[Exercise requirements]
[1] Check these statements against the road accidents text and answer yes or no for each, quoting the words that decide it: (a) the altered mental state cases involve substances other than alcohol; (b) the number of accidents on the busiest highway grew over the years; (c) the altered mental state cases count only drivers.
[2] From the road accidents text, copy word for word the part that opens with the words containing "### What is" and closes with "throughout the years.".
[3] According to the road accidents text, which highway has the highest number of accidents every year?

## START Document section

When compared to the total number of accidents, the ones where someone is in an altered menthal state are more likely to happen during the night or dawn. It is important to notice that the occurences involve not only ingestion of alcohol, but other substances as well, and includes ingestion from drivers and pedestrians.

In [17]:
final_df = df_accidents.select("id", "fase_dia", "causa_acidente") \
                       .distinct() \
                       .withColumn("is_altered_mental_state",
                                   when(col("causa_acidente").like("Ingest%"), 1). \
                                   otherwise(0)) \
                       .groupBy("fase_dia") \
                       .agg(sum("is_altered_mental_state").alias("num_accidents_w_altered_mental_state"),
                            count("id").alias("total_num_accidents")) \
                       .withColumn("accidents_rate", col("num_accidents_w_altered_mental_state") / col("total_num_accidents") * 100) \
                       .orderBy(col("accidents_rate").desc())

In [18]:
final_df.show()

+-----------+------------------------------------+-------------------+------------------+
|   fase_dia|num_accidents_w_altered_mental_state|total_num_accidents|    accidents_rate|
+-----------+------------------------------------+-------------------+------------------+
|Plena Noite|                               16096|             111170| 14.47872627507421|
|  Amanhecer|                                1500|              15588|  9.62278675904542|
|  Anoitecer|                                1343|              17708| 7.584142760334313|
|  Pleno dia|                                6965|             176269|3.9513470888244675|
+-----------+------------------------------------+-------------------+------------------+



### What is the highway with the highest number of accidents each year?

The biggest highway in the Country, BR 101, is also the one with the highest number of accidents every year. It is important to notice that this number decreased throughout the years.

In [19]:
accidents_by_road_df = df_accidents.withColumn("year", year("data_inversa")) \
                                   .select("id", "year", "br", "id_veiculo") \
                                   .join(df_vehicles, df_accidents.id_veiculo == df_vehicles.id_veiculo, "left") \
                                   .where("tipo_veiculo = 'Automóvel'") \
                                   .groupBy("year", "br") \
                                   .count()

max_accidents_by_road_df = accidents_by_road_df.groupBy("year").agg(max("count").alias("max_num_accidents"))

In [20]:
accidents_by_road_df.show(10)

+----+---+-----+
|year| br|count|
+----+---+-----+
|2017|423|  219|
|2018|488|   41|
|2018|428|  103|
|2018|475|    3|
|2017|104|  598|
|2018| 70| 1095|
|2018|451|    1|
|2017| 20| 1359|
|2018|435|   78|
|2017|242|  452|
+----+---+-----+
only showing top 10 rows



In [21]:
max_accidents_by_road_df.show()

## END Document section
## START Dataset

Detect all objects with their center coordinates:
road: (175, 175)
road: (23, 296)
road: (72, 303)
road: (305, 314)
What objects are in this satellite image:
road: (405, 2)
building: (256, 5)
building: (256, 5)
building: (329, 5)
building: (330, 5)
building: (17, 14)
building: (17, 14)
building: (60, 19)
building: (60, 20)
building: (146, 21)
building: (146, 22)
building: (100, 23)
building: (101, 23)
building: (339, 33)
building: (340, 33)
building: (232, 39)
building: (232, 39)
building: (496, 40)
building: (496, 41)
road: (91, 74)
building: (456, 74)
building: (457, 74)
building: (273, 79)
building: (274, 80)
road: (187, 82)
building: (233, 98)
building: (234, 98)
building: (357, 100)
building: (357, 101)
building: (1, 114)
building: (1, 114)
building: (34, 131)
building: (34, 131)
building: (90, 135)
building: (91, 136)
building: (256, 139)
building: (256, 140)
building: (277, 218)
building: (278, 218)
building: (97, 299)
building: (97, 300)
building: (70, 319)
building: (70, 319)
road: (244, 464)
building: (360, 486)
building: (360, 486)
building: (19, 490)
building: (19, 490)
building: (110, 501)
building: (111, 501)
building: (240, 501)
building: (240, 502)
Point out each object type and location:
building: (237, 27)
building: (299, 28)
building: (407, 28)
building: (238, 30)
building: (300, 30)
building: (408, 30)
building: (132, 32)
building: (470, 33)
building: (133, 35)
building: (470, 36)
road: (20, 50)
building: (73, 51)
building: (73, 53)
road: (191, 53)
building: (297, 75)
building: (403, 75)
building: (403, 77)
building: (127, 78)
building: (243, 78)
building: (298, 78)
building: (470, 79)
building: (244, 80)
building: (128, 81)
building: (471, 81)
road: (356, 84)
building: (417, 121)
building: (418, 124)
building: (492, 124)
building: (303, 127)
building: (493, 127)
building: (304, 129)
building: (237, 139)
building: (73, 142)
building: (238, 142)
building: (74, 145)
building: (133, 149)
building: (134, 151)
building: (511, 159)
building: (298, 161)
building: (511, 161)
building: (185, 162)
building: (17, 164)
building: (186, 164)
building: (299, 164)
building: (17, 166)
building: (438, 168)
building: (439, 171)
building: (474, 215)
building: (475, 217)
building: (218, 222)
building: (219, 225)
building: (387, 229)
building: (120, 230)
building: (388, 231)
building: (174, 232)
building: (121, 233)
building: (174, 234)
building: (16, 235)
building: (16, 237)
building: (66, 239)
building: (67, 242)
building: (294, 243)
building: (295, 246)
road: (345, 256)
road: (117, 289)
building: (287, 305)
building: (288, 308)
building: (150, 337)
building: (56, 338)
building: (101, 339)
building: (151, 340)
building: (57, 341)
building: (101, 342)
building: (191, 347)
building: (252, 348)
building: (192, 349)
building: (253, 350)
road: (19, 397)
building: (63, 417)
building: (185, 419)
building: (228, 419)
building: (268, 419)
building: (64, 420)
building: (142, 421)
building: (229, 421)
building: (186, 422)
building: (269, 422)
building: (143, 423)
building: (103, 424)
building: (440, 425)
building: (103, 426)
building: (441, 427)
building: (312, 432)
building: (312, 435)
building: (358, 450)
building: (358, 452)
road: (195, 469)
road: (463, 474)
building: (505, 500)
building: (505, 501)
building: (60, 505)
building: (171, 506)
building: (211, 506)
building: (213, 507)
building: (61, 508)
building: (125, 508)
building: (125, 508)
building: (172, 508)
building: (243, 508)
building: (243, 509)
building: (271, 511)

## END Dataset

[Worked solutions]
[1]
(a) Yes: "involve not only ingestion of alcohol, but other substances as well"
(b) No: "this number decreased throughout the years"
(c) No: "includes ingestion from drivers and pedestrians"

[2]
### What is the highway with the highest number of accidents each year?

The biggest highway in the Country, BR 101, is also the one with the highest number of accidents every year. It is important to notice that this number decreased throughout the years.

[3] BR 101, the biggest highway in the country.